The latest flap: Radio-show host says Muslims should be deported, sparking a backlash.
Lu Gronseth listens regularly to WWTC, a conservative talk-radio station in Minneapolis, and even advertises his mortgage-loan business on the station. But when he learned that a nationally syndicated radio show host had told WWTC listeners that Muslims should be deported and made rude comments about what they could do with their religion, Mr. Gronseth pulled his ads from the station.

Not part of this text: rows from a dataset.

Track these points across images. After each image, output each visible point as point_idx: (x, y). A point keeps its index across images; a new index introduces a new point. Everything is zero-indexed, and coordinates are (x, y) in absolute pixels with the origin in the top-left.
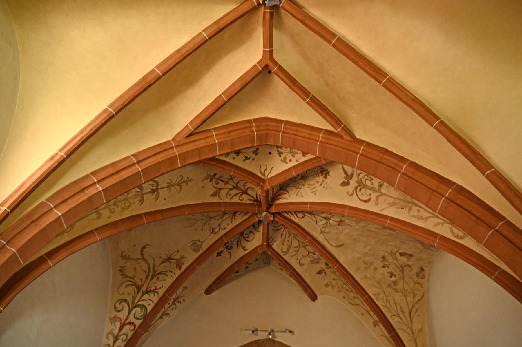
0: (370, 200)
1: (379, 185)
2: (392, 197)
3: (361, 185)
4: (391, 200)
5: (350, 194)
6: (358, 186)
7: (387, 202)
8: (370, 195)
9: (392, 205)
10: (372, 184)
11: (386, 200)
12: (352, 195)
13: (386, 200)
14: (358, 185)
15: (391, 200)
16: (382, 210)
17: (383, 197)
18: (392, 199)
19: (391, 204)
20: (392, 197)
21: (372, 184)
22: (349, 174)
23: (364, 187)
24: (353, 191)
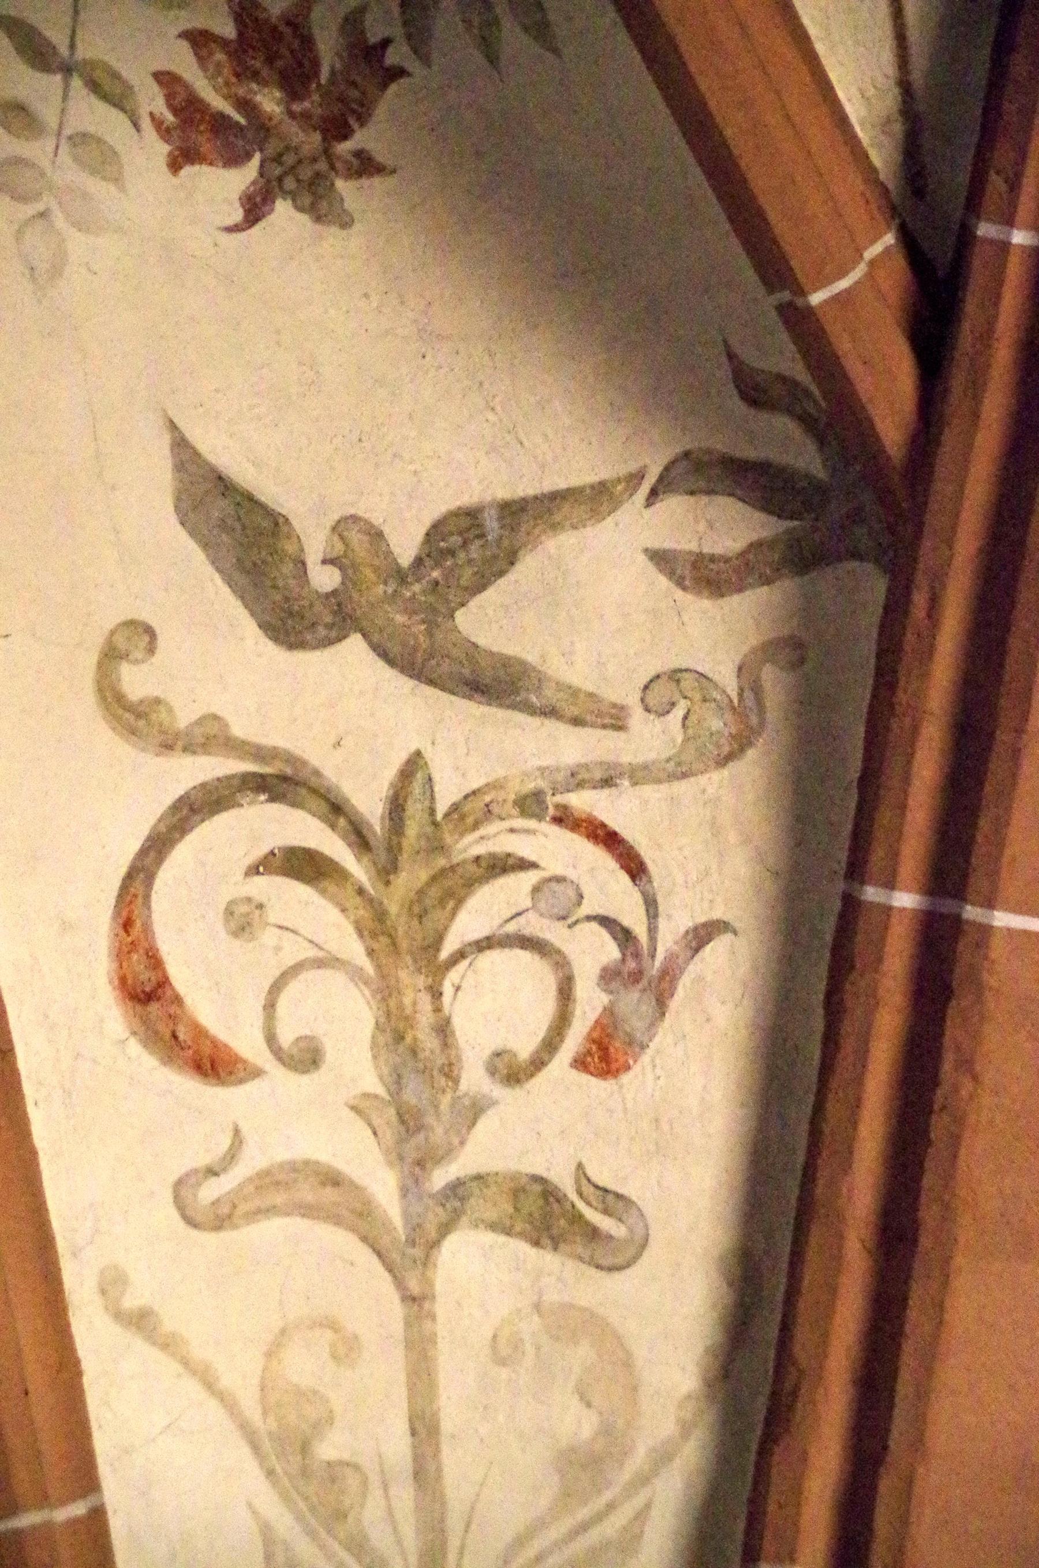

So have at least two other Minnesota businesses, at the urging of the Council on American-Islamic Relations in Washington, D.C., as have a handful of national companies, including OfficeMax, JCPenney, Wal-Mart, and AT&T. But the comments by host Michael Savage in October – and previous anti-Muslim speech – have not created the furor that knocked radio icon Don Imus off of MSNBC and CBS Radio after he denigrated a black women's basketball team. That leaves many Muslims-Americans – and non-Muslims like Mr. Gronseth – suspicious that Americans have a double standard when it comes to Islam.
"My sense is that you could say anti-Muslim comments that you could never get away with, saying for example, as anti-Jewish comments," said Stephen Wessler of the Center for the Prevention of Hate Violence in Portland, Maine. "There's a much greater public level of acceptance of denigrating Muslims."
Indeed, anti-Muslim feeling in the United States, far from cooling since the immediate aftermath of 9/11, has edged higher, polls suggest.
For example: 35 percent of Americans had an unfavorable opinion of Muslims, up from 29 percent in March 2002, according to a survey by the Pew Research Center for the People and the Press. The same survey shows a rise in the number of people who say Islam is more likely than other religions to encourage violence: 45 percent in 2007 versus 25 percent in 2002, although that figure has fluctuated over time.